The patient’s nurse, Marcy Inchargcy, made it to the room 2 minutes later during the Bachelor’s commercial break. “When Dr. Dunlope asked the patient what was wrong, I’ll never forget the look on his face when patient #18 responded. It was… it was like he just saw the ghost of Osler palpating a thyroid from the front.”
“The patient asked me for a turkey sammich,” Dunlope said with a shrug. “I had no idea what that actually is. I’ve never heard of one, seen one, let alone eaten one. Sure enough, when I went over and helped #18 browse the menu ‘turkey sammich’ was nowhere to be found. I checked all the order sets and UpToDate. Nothing.”
Nurse Inchargcy noted that she quietly suggested that they “make the patient NPO” so that they could ignore the patient’s now tearful requests with clear conscience. “The patient told me that the ED gives her a Turkey Sammich ‘whenever she requests one’ and reminded me that they are ‘open for business 24 hours’ a day. At first I was hesitant about how to approach this situation, but when the patient mentioned that she was also having pain, my ears perked right up!”

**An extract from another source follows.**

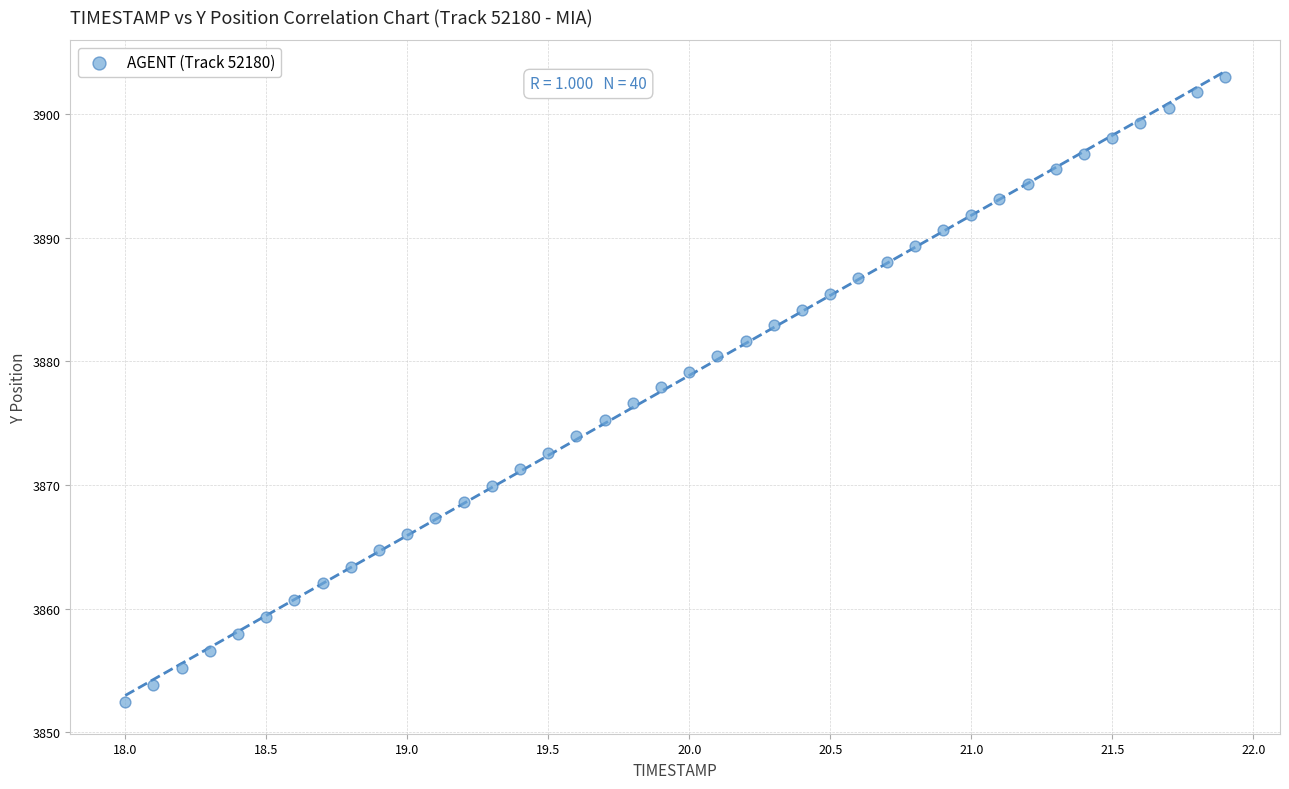

What is the range of Y values (max minus min)?

50.6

“I asked her how bad her pain was ‘from 1 to 10,’ she told me 11! …Honestly, I’m just not trained to manage that sort of pain. My management scale as a Pulm/Critical Care doc stops at 10.”
Allegedly, the night float intern popped her head in the room and mentioned that 1 of 120 ED beds was open. “Suddenly, everything just clicked.” Dunlope continued on as he feverishly mashed on his phone answering pages, “The best thing I could have done for me… uh, the patient… for the patient and I in managing her situation, was to admit her to a service where I knew she would get the attention and specialization she deserved. I wasted no time, wheeling her down to the waiting room myself. I mean it’s the ED’s skill set, they know the management intricacies of ‘turkey sammich’ and ’11 out of 10 pain’ way better than I ever will.”
Amazingly, over the course of the past 24 hours, nationwide reports are that ED wait times have quadrupled as intensivists have begun to perfect the “Dunlope maneuver.” When asked how things turned out for patient #18, ED staff pointed out that she was still in the waiting room awaiting to be seen.